By The Financial District
Chinese Xenophobes Take Issue With 'Pro-U.S.' Textbook Drawings
China has ordered a nationwide review of school textbooks after illustrations deemed ugly, sexually suggestive, and secretly pro-American caused public uproar, Nectar Gan reported for CNN.

Photo Insert: A digital painting by Chinese young CG artist 乌合麒麟
The news has alarmed some experts and parents who fear the campaign is turning into a political witch hunt and represents an unnecessary tightening of the country's already stringent censorship of cultural publications.
The drawings, found in a series of math textbooks that have been used by Chinese primary schools for nearly a decade, suddenly roiled internet users have criticized the pictures of children with small, drooping, wide-set eyes and big foreheads as ugly, offensive, and racist.
Mocking the critics, commentators said it would be bad for illustrators to make Chinese kids look like Chinese President Xi Jinping, who is not exactly handsome.
Others see sexual connotations in the drawings, noting the pictures show little boys with a bulge in their pants. In one illustration of children playing a game, one boy has his hands on a girl's chest while another pulls a girl's skirt; in another drawing, a girl's underwear is exposed as she jumps rope.
Internet users have also accused the illustrations of being "pro-United States," because they show several children wearing clothes patterned with stars and stripes and in the colors of the American flag.
One drawing that showed an inaccurate rendering of the stars on the Chinese flag was accused of being "anti-China." But the campaign is not only about aesthetic and moral values — there is an ideological component as well.
Textbooks have been front and center in Chinese leader Xi Jinping's efforts to tighten ideological control over the country's youth and fend off the influence of "Western values."
Under Xi, the Chinese government has banned foreign teaching materials — including textbooks and classic novels — in all public primary and secondary schools, stating that all teaching materials "must reflect the will of the party and the country."
The criticism of the textbooks has also turned into personal attacks on the illustrators.
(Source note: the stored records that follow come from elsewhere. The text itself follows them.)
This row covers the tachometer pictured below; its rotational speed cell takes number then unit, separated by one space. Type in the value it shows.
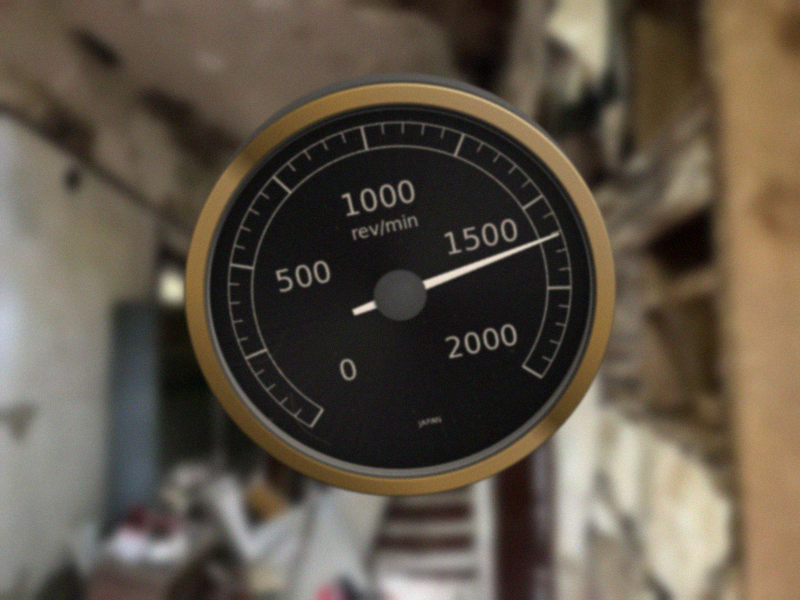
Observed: 1600 rpm
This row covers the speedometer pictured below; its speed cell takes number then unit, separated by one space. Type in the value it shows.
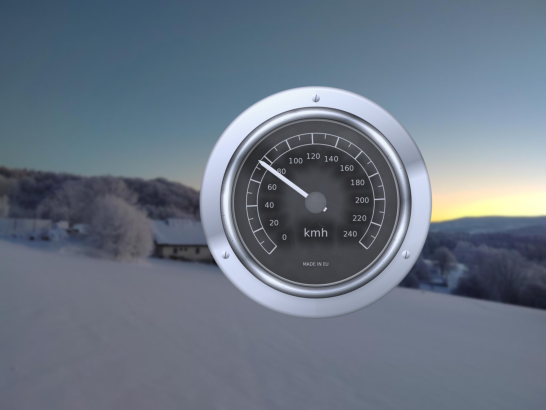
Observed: 75 km/h
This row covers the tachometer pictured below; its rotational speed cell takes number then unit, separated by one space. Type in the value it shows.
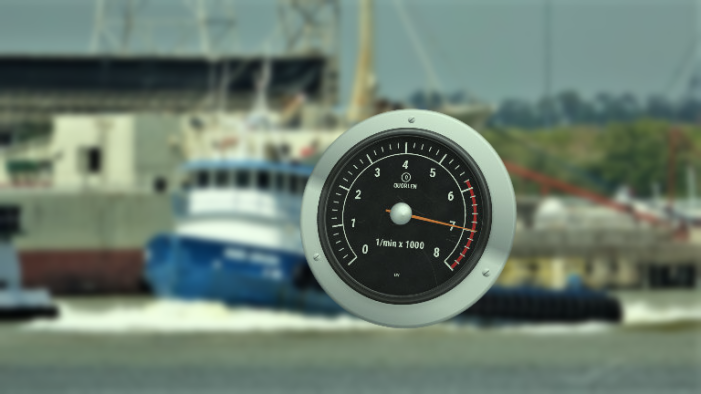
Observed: 7000 rpm
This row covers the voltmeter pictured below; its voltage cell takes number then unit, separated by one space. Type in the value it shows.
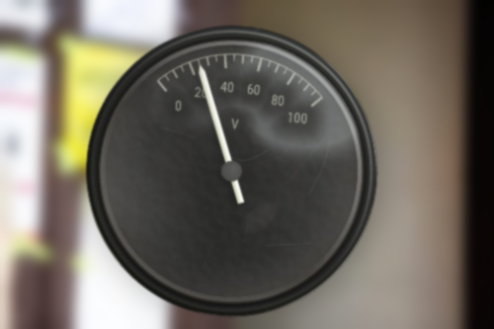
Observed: 25 V
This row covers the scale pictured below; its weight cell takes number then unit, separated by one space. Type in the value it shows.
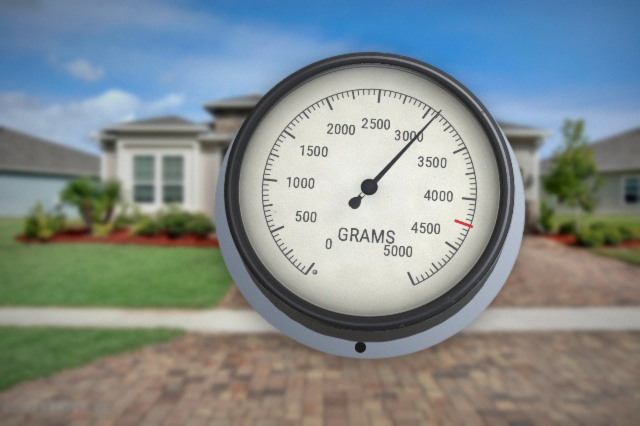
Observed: 3100 g
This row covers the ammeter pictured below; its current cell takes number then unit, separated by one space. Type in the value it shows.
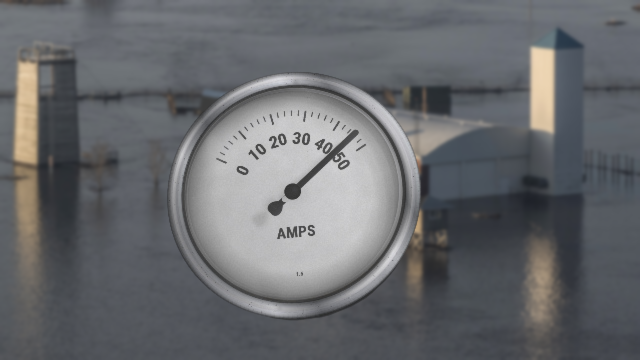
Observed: 46 A
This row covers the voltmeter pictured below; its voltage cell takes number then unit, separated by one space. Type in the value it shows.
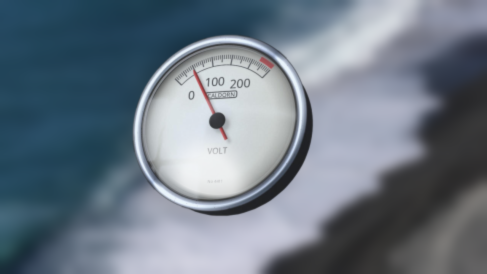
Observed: 50 V
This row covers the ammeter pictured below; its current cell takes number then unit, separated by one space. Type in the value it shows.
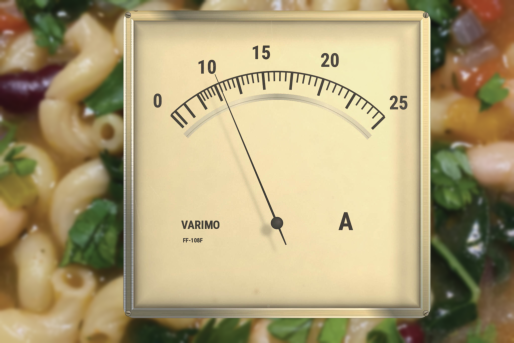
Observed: 10.5 A
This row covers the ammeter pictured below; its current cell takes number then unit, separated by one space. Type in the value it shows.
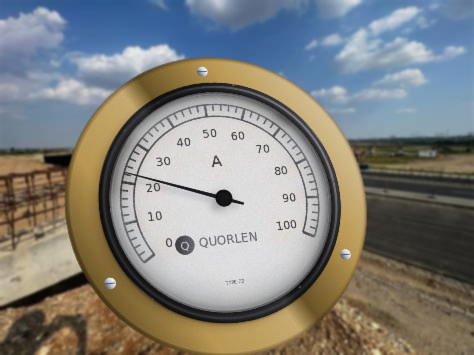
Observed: 22 A
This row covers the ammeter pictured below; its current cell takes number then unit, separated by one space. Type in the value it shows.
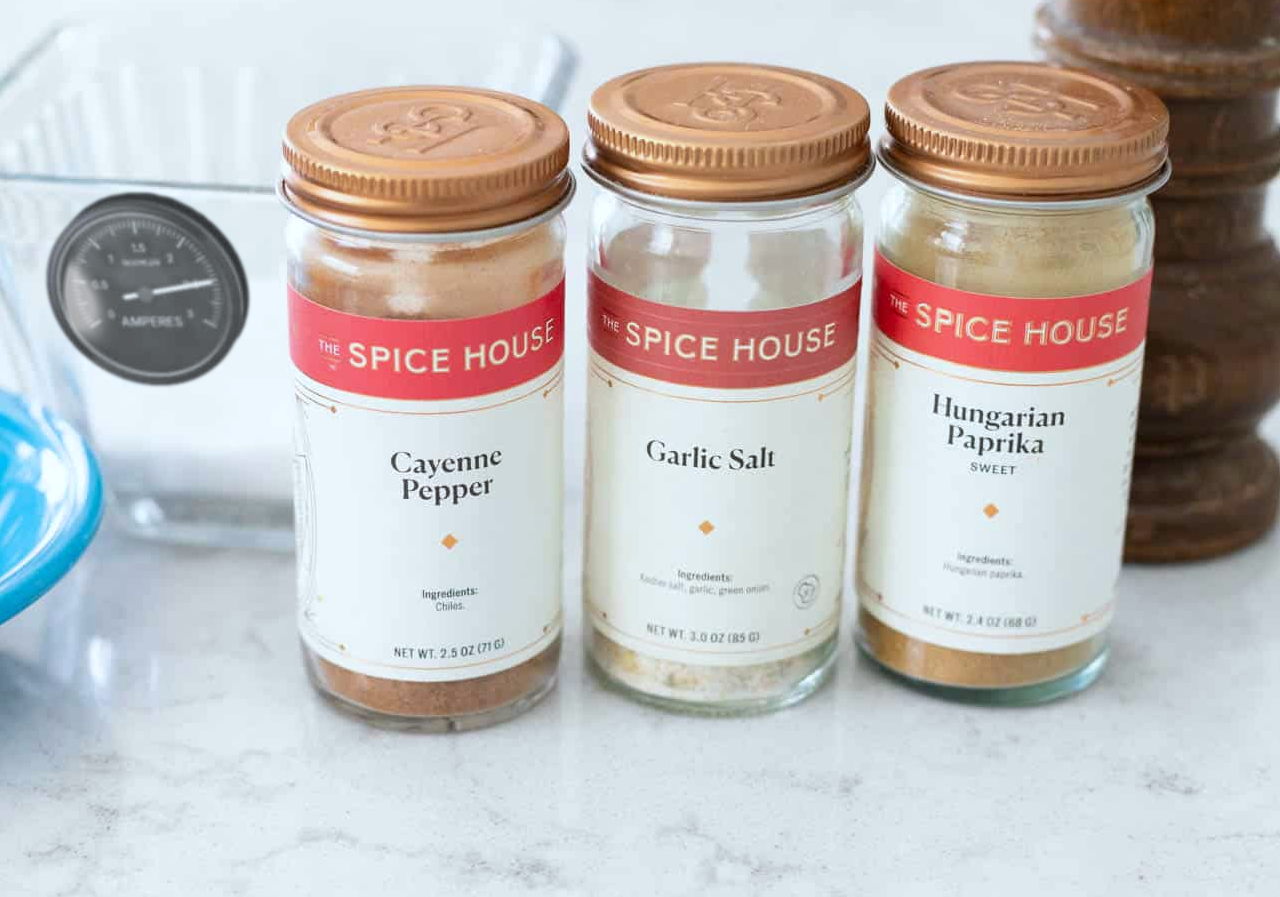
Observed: 2.5 A
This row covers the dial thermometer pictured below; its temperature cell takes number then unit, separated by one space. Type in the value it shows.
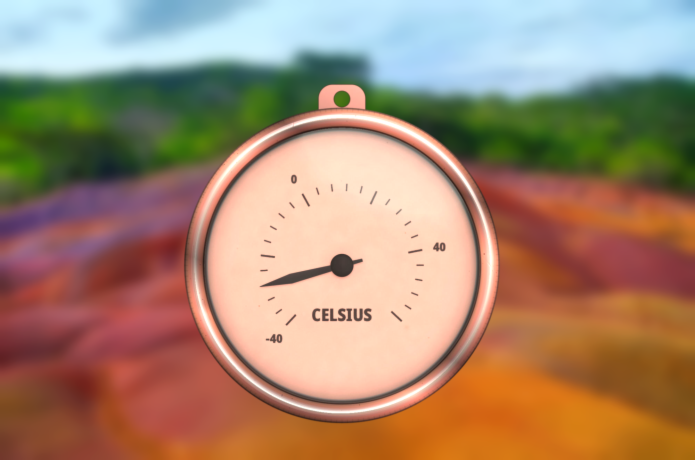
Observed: -28 °C
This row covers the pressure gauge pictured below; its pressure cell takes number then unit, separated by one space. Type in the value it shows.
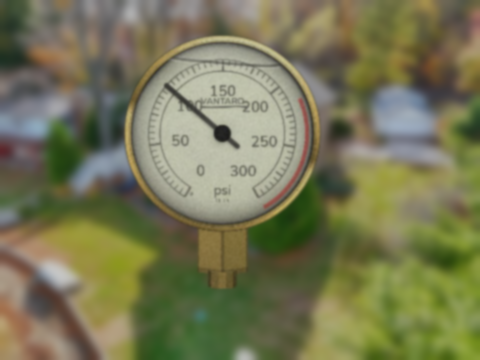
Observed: 100 psi
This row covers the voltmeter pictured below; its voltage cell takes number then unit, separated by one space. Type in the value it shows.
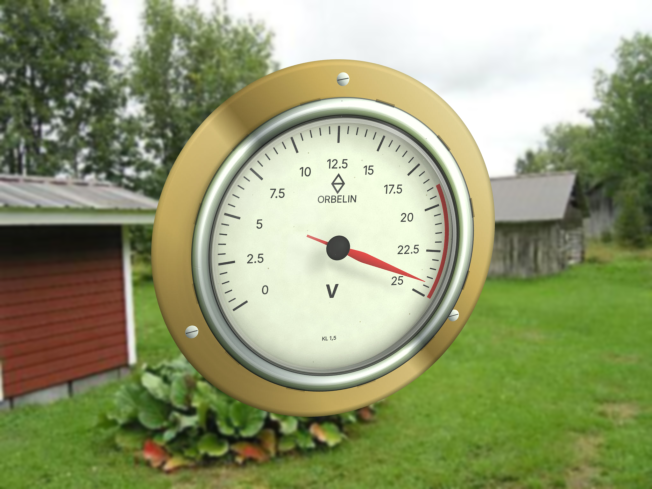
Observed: 24.25 V
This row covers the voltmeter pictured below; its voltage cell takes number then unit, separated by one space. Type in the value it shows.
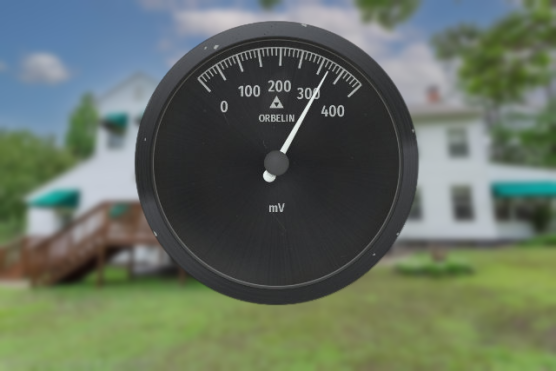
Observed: 320 mV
Wu Yong, whose art studio designed the illustrations, was accused of being a spy for the US Central Intelligence Agency (CIA).
Wu's alma mater, the Academy of Arts & Design of China's Tsinghua University, was not spared the wrath of xenophobic users who accused the academy of being a "hotbed for breeding traitors."
Even the high-profile graphic artist Wuheqilin — who made a name by mocking Western countries with his ultra-nationalist artwork — has come under fire. Critics accused Wuheqilin of helping anti-China forces after he suggested the poor quality of the illustrations was likely in part a result of the low commissions offered to designers — a problem he said the industry had faced for years.